Exercise aim –
Copy all of the items below word for word, leaving out the pictures.

*** Records for this exercise ***

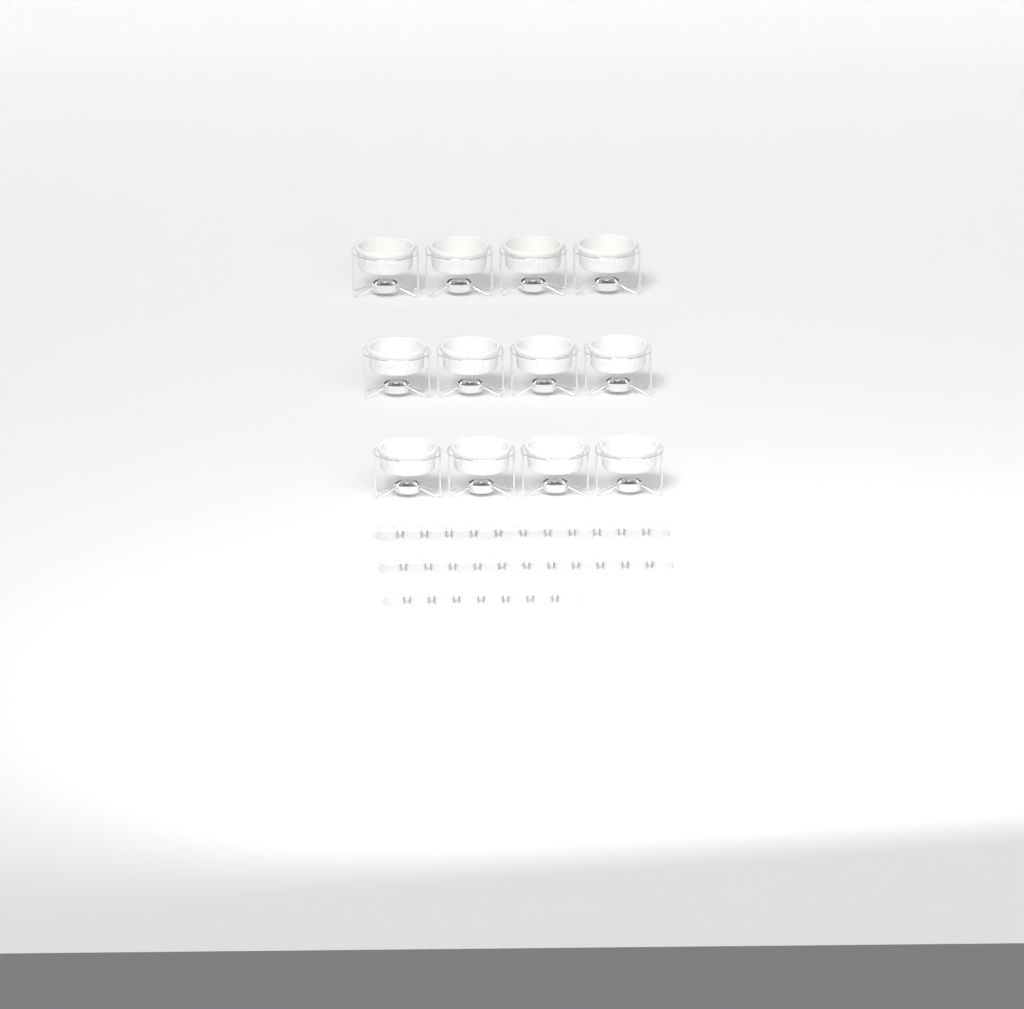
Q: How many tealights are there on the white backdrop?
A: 32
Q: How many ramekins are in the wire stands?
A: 12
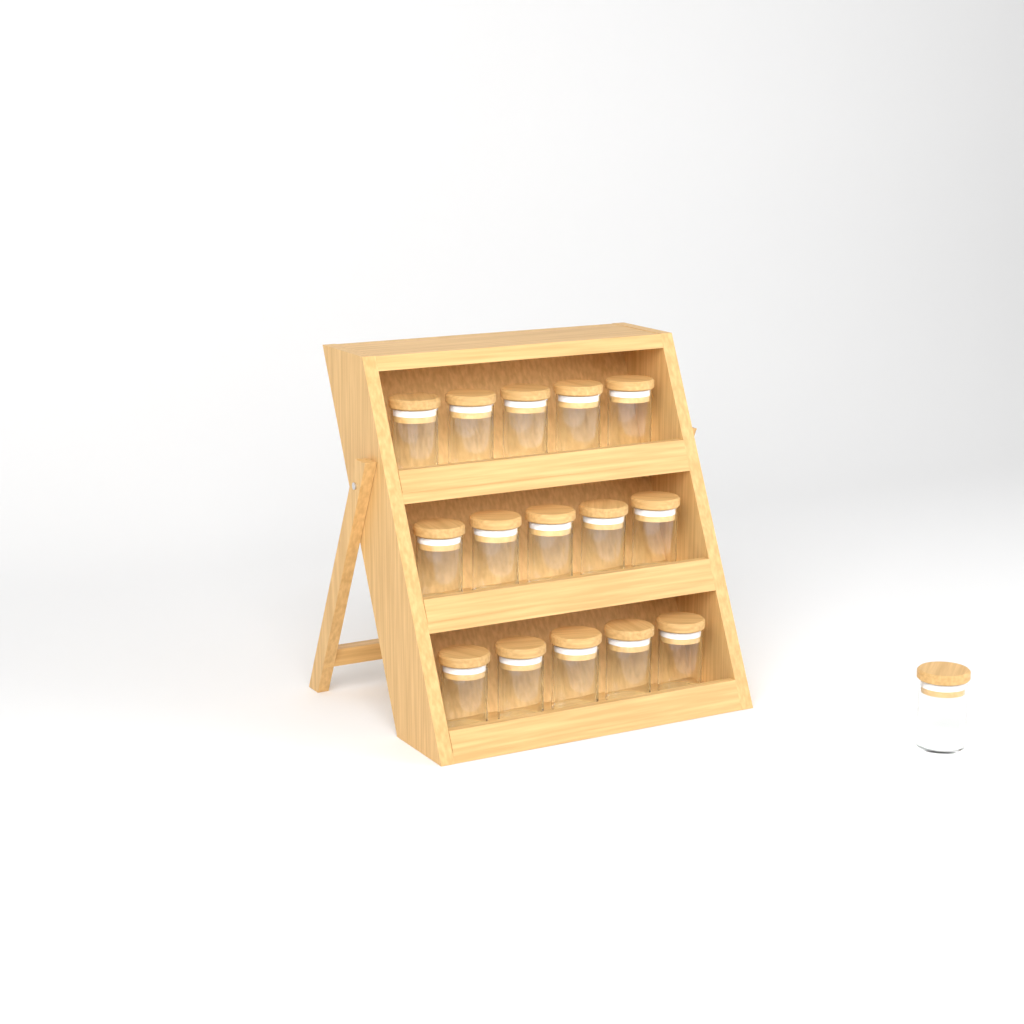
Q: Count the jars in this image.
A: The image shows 16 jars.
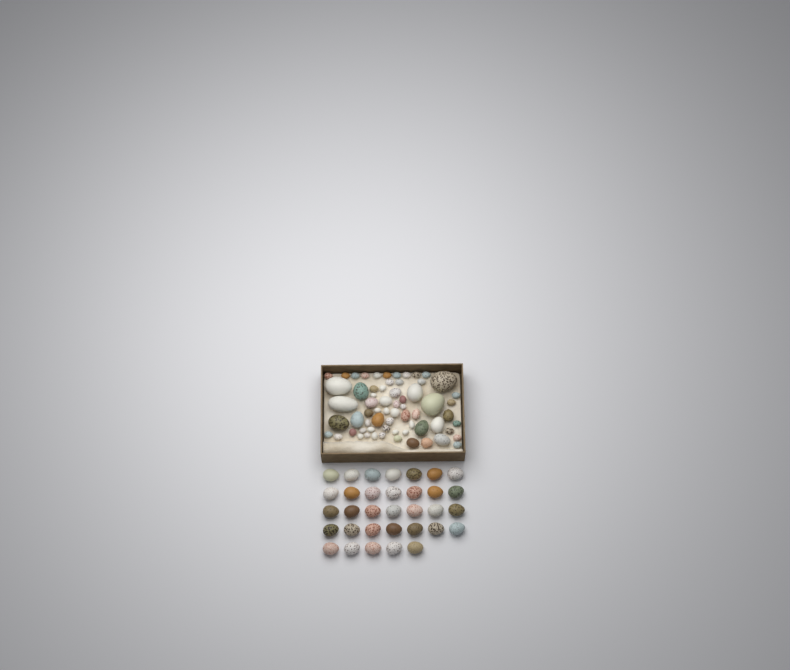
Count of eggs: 98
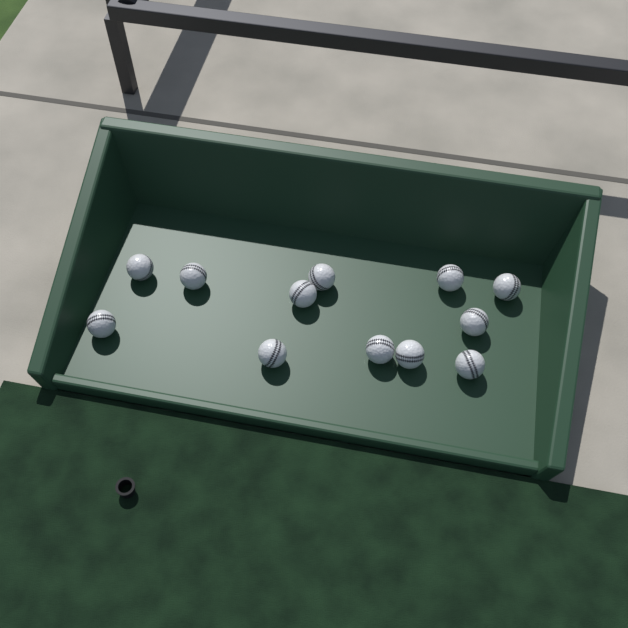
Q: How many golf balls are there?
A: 12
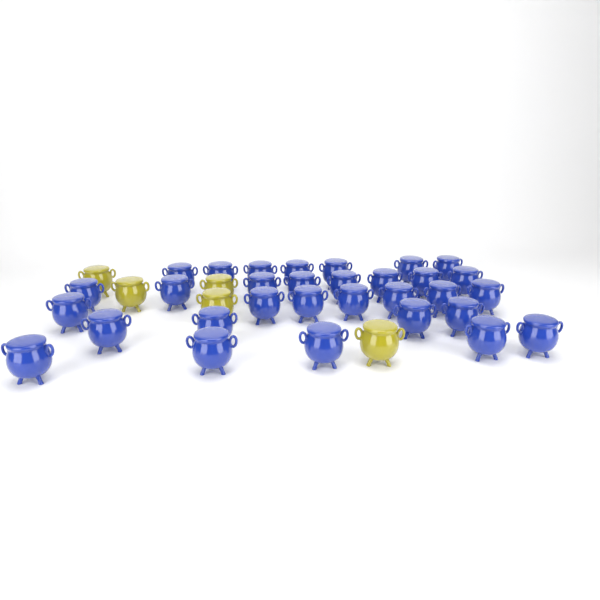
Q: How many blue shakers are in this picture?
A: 31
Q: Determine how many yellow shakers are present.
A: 5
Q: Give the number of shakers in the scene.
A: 36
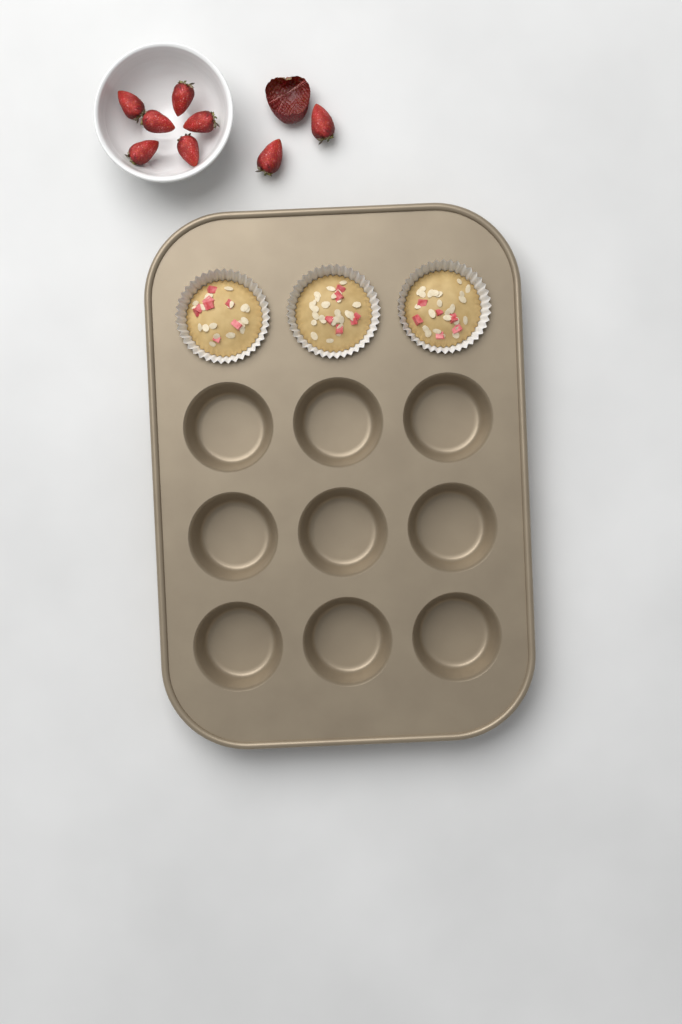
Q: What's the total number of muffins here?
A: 3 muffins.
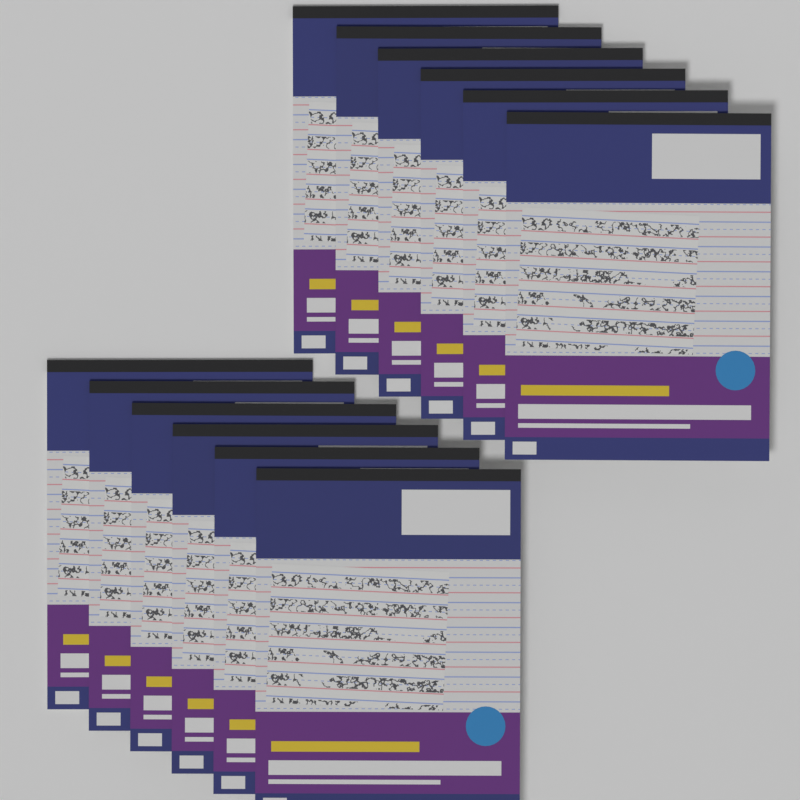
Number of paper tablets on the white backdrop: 12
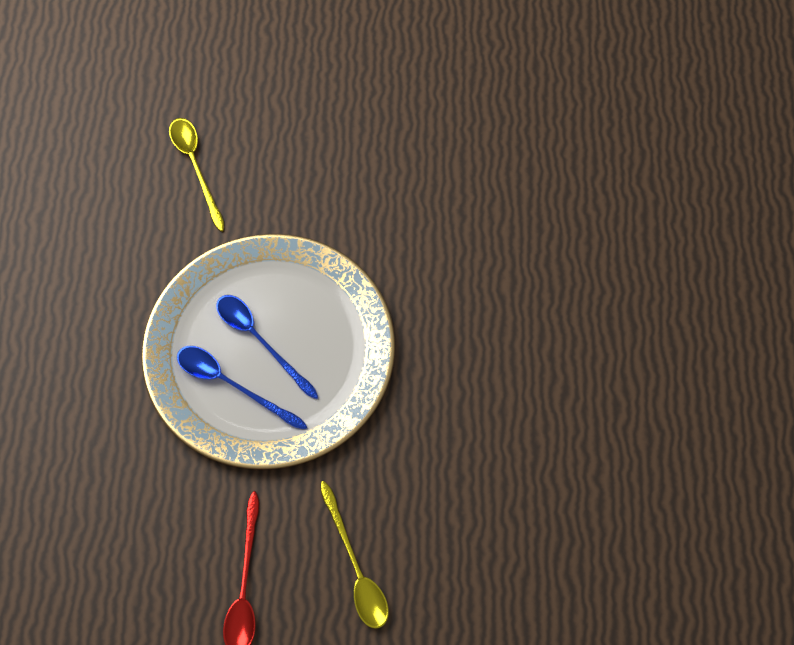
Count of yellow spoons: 2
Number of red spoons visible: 1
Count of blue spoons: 2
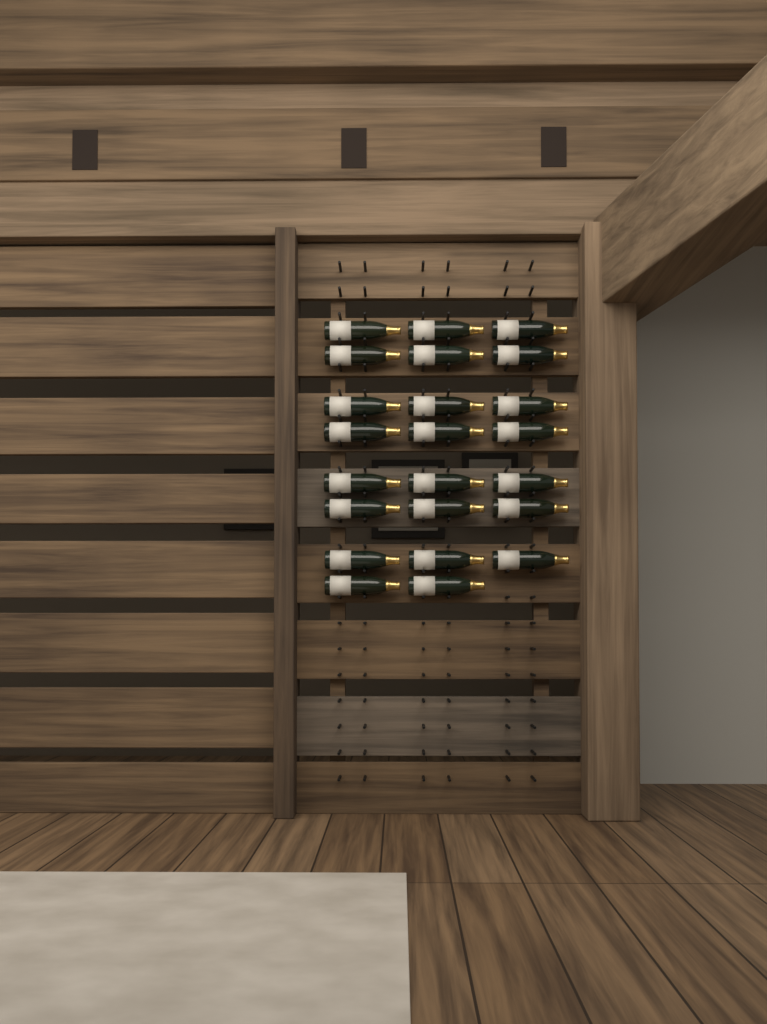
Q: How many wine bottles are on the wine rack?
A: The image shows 23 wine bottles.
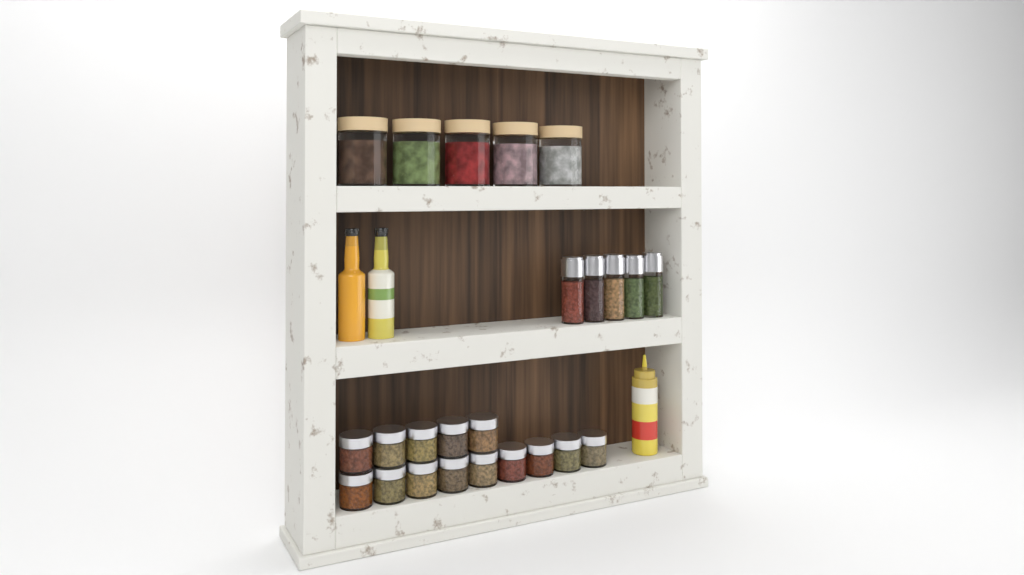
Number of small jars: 14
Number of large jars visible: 5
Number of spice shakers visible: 5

***

Answer to the problem –
Q: How many tealights are there on the white backdrop?
A: 32
Q: How many ramekins are in the wire stands?
A: 12
Q: Count the jars in this image.
A: The image shows 16 jars.
Count of eggs: 98
Q: How many golf balls are there?
A: 12
Q: How many blue shakers are in this picture?
A: 31
Q: Determine how many yellow shakers are present.
A: 5
Q: Give the number of shakers in the scene.
A: 36
Q: What's the total number of muffins here?
A: 3 muffins.
Number of paper tablets on the white backdrop: 12
Count of yellow spoons: 2
Number of red spoons visible: 1
Count of blue spoons: 2
Q: How many wine bottles are on the wine rack?
A: The image shows 23 wine bottles.
Number of small jars: 14
Number of large jars visible: 5
Number of spice shakers visible: 5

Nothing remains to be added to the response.